The Bureau of Prisons has also told Barr they can’t mandate staff be tested. Barr said he’s investigating whether that’s accurate and if more can’t be done to get more staff tested.

Barr said prison officials have also assured him that prisoners returning from UK hospital will be placed in quarantine.

“That’s very important,” Barr said. “What we have seen in nursing homes is that when people return from a hospital, they can still shed the virus.”

Barr said if things don’t improve, he will go back to the Department of Justice and demand more transparency from the Bureau of Prisons.

Barr said he has also not been told how many inmates have been transferred or released on home incarceration. The prison is a medical facility. That means the inmates there are typically older or have underlying health conditions — they are prisoners most at-risk for having serious complications from COVID-19.

Despite pressure from federal and local elected leaders, officials with the Bureau of Prisons admitted May 22 that testing of inmates was still limited at the facility even as the number of positive cases at the Federal Medical Center climbed and four inmates died. The prison has more than 1,300 inmates, according to its web site.

Decreasing the number of people confined in a prison or jail may help slow or stop the spread of the highly contagious respiratory disease.

Gorton, working with Fayette County judges and prosecutors, released nearly 50 low-level inmates at the Fayette County Detention Center in March to keep the jail’s population down as the respiratory virus began to spread. There has been no widespread outbreak at the jail.

Federal prison officials said they are continuing to review inmates eligible for release.

”Inmates do not need to apply to be considered for home confinement. Case management staff are urgently reviewing all inmates to determine which ones meet the criteria,” Nelson told the Herald-Leader this week.

The bureau’s release procedures have confused inmates and their loved ones since Attorney General William Barr issued different memos on the subject in March and April. A federal judge in New York has called the rules “illogical” and “Kafkaesque.

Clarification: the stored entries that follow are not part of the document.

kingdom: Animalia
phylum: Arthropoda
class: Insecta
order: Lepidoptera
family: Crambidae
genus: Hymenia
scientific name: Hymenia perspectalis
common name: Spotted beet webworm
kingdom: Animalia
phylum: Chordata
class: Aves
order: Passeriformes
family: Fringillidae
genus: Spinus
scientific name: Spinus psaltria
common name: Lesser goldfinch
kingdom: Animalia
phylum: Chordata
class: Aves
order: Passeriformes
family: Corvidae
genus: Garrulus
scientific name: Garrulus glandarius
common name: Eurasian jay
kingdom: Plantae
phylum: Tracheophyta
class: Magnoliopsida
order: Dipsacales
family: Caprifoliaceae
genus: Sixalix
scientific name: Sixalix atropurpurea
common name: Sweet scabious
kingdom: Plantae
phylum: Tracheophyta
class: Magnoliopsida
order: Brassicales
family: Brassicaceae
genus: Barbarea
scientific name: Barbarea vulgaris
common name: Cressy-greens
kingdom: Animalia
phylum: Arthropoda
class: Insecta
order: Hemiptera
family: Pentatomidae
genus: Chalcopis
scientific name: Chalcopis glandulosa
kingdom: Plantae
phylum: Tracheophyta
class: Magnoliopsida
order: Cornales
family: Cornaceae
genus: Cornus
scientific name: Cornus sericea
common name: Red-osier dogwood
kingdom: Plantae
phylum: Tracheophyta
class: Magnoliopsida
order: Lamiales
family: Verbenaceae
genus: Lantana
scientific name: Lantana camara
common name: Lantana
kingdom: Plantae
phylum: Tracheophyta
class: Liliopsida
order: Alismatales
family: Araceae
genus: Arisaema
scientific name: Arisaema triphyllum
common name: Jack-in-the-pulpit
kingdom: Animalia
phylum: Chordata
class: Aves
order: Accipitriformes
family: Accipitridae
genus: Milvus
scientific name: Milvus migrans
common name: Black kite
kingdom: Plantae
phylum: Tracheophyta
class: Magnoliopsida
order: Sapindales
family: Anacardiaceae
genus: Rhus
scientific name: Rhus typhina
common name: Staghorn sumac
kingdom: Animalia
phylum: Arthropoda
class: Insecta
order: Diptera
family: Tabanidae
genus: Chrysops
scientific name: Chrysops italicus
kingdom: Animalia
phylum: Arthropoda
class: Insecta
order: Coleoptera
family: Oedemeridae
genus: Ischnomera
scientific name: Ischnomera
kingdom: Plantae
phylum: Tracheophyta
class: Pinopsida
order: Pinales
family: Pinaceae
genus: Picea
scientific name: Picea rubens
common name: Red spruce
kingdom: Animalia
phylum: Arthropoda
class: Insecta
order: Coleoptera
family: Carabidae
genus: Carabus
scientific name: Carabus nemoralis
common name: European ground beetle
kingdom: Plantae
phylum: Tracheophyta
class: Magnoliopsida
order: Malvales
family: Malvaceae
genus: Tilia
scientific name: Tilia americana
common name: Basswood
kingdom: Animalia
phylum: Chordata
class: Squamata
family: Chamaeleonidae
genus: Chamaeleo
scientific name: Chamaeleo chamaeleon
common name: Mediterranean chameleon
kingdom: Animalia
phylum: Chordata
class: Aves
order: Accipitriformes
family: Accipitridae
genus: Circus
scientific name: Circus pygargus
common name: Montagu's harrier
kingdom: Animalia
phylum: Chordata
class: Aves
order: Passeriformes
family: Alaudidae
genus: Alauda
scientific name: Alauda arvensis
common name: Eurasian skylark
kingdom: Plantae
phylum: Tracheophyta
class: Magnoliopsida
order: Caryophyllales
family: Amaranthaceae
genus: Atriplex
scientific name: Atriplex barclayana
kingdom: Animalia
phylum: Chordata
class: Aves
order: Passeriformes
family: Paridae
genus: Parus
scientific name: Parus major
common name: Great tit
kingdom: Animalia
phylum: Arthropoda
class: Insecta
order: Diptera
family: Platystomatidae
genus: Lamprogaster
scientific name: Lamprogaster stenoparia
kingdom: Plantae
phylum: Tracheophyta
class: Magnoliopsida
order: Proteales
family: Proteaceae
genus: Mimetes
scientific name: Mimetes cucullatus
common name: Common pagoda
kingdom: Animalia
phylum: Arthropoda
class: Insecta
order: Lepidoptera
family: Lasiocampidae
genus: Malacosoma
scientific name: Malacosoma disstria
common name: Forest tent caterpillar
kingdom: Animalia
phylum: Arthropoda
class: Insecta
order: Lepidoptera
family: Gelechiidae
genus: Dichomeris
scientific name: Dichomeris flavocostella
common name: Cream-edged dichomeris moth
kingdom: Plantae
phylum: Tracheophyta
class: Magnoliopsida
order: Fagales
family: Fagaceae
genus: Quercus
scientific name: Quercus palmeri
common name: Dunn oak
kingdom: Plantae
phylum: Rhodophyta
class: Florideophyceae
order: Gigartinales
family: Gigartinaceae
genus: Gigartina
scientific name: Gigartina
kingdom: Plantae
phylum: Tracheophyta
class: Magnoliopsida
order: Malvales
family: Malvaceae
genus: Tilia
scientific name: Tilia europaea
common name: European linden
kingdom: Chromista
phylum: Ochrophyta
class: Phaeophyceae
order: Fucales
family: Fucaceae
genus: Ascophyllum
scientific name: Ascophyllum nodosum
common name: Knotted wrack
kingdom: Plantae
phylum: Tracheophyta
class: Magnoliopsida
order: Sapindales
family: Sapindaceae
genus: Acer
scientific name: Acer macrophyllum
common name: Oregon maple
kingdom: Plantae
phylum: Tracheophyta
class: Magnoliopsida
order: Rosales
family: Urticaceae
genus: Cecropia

Under the bureau’s current guidelines, priority is given to inmates with health risks who have served at least half of their sentences, as well as those housed at several federal prisons with particularly lethal COVID-19 outbreaks, including one in Elkton, Ohio. And in order to qualify, inmates can’t be serving time for crimes of violence, sex or terrorism.

Some inmates at Lexington’s Federal Medical Center say they initially were cleared for release to home confinement only to be denied later.

Scott Doumas, 48, said his prison caseworker told him April 18 that he was approved for release, along with two other Federal Medical Center inmates he knew. Two weeks later, the men were told the rules had changed in ways that excluded them from the list.

“I was shocked,” said Doumas.

Doumas is roughly halfway through a four-year sentence for mail fraud and conspiracy. His release date is Dec. 8, 2022. But he said his prison caseworker told him that his sentence completion fell just short of the 50 percent mark now required for eligibility.

“I asked, ‘How could I have qualified and then, 11 days later, I no longer qualify?’ He said, ‘Well, the rules changed,’” Doumas wrote to the Herald-Leader.

“I am very fearful of the situation here at FMC-Lexington. From what I am told, there are three units with active corona patients,” Doumas wrote. “I went to prison to serve a short prison term for a white-collar crime. I am just hoping this short term does not result in a death sentence.”